There are plenty of antisemites in France, just as there are in many other countries. The question that should trouble us now is how a man like Dieudonné has managed to position himself as their mouthpiece while maintaining his reputation as a man of the people, a figurehead for the victims of racism, a leader of the marginalised.
Part of the answer to that question can be captured in one word: the internet. Dieudonné is a master of online self-promotion and the catchy, viral video. Even though Jewish organisations have been suing him for ten years for his antisemitic remarks, over 410,000 people like his official Facebook page. More than two million people regularly watch the videos he posts on his site, dieudosphere.com.
Now, his trademark salute, the quenelle, or “dumpling”, has turned into a national hit. Thousands have performed it and posted the pictures online. Photos have appeared of people making the gesture outside synagogues, memorials and even inside Auschwitz.
Viral antisemitism has grown to such an extent in France that the country’s Union of Jewish Students went to court to force Twitter to hand over the details of those behind a wave of antisemitic messages posted on the social media site in October 2012.
France is also home to the traditionally antisemitic National Front, which could achieve 24 per cent of the vote in the European elections this year, according to a recent poll. The former leader of the National Front, Jean-Marie Le Pen, was a close friend of Dieudonné.
Together with the National Front, Dieudonné has been able to position himself as the leader of the resistance against the “system”. His fans are mainly young people of foreign descent, often Muslims but also far-right activists. He attacks the government and banks and those who, he says, control it all: the Jews. Others do not necessarily agree with his views but his daring extravagance and cod-philosophical panache sits well with the psyche of the angry young Frenchman.
As a TV comedian, Dieudonné has been able to promote his bigotry to the widest audiences. For his first controversial TV sketch, broadcast in December 2003, he invented an Israeli Nazi character. He invited Holocaust-denying writer Robert Faurisson to be a guest star on his show, disguising him in clothes resembling those worn by Auschwitz prisoners.
Dieudonné’s high profile means he has often been able to set the media agenda. “Dieudonné is probably laughing now,” said one TV journalist. “He says something and we rush to report it and then we broadcast the condemnations, and go back and forth.”

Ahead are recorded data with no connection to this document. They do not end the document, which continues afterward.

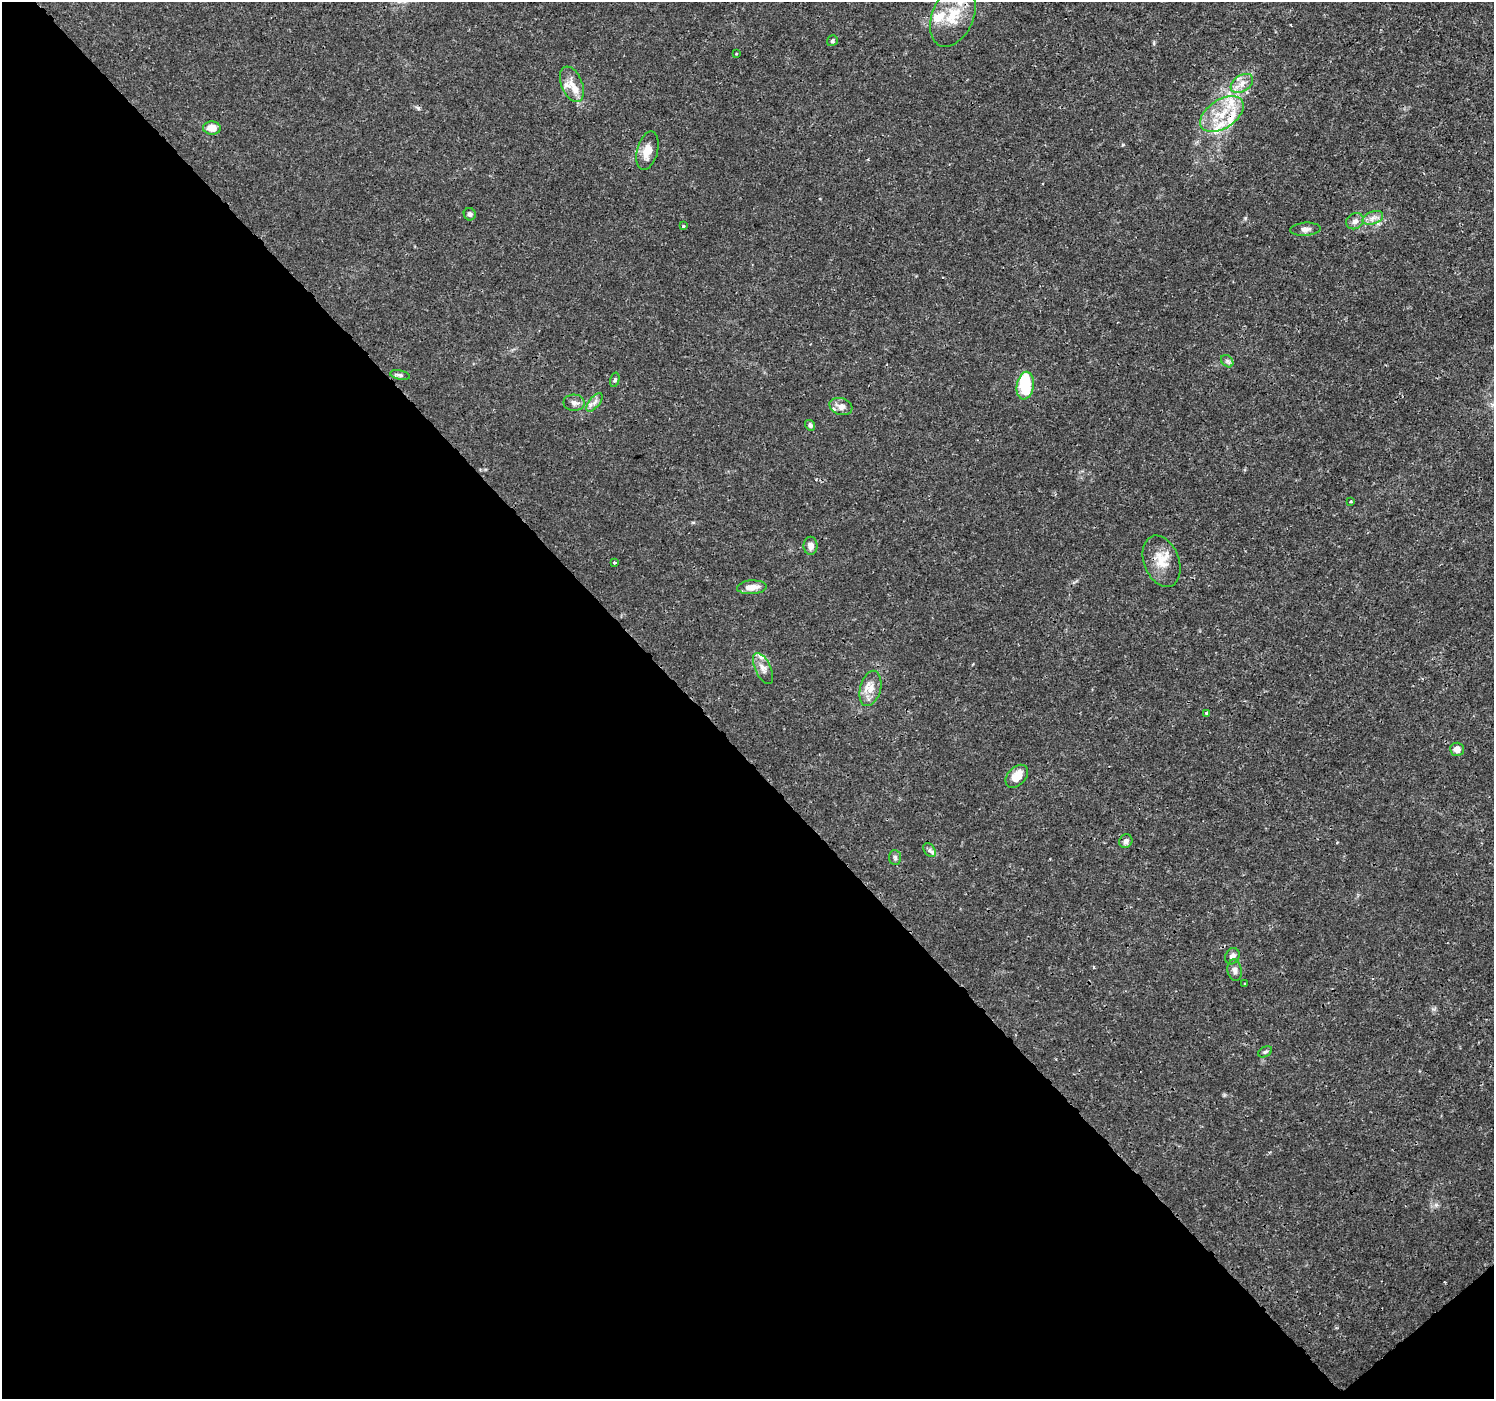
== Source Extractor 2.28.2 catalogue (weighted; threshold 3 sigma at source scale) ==
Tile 14 of 4 x 4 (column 2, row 4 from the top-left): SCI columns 1538-3029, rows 188-1584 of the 6065 x 6025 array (HDU 1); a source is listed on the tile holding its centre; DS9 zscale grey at full resolution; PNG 1496 x 1401 px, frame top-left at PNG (2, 2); each listed source drawn as its Kron ellipse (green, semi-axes under 4 px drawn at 4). Shown black and unused: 47% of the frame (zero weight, under 3 of 4 exposures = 5% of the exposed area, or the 3 px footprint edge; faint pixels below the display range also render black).
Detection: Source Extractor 2.28.2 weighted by HDU 2 'WHT'; one run over the whole footprint, this tile lists its part. Background 0.00125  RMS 8.2e-04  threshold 0.0037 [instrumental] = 3 sigma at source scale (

Dieudonné accuses Jews and Jewish organisations of controlling France, and overplaying the Holocaust, calling it “memorial pornography”.
Ultimately, France pays for the kind of antisemitism promulgated by Dieudonné in blood. When Ilan Halimi was abducted, tortured and murdered in 2006, the gang leader that targeted him said he chose him because he was Jewish and Jews are rich. But Halimi was poor. It was the first known antisemitic attack carried out by black people in France.
And in March 2012, a French terrorist of North African descent, Mohamed Merah, killed Jewish children and a teacher in their school in Toulouse.
On Monday, a man posted a picture of himself making the “quenelle” salute at the exact spot where they were murdered.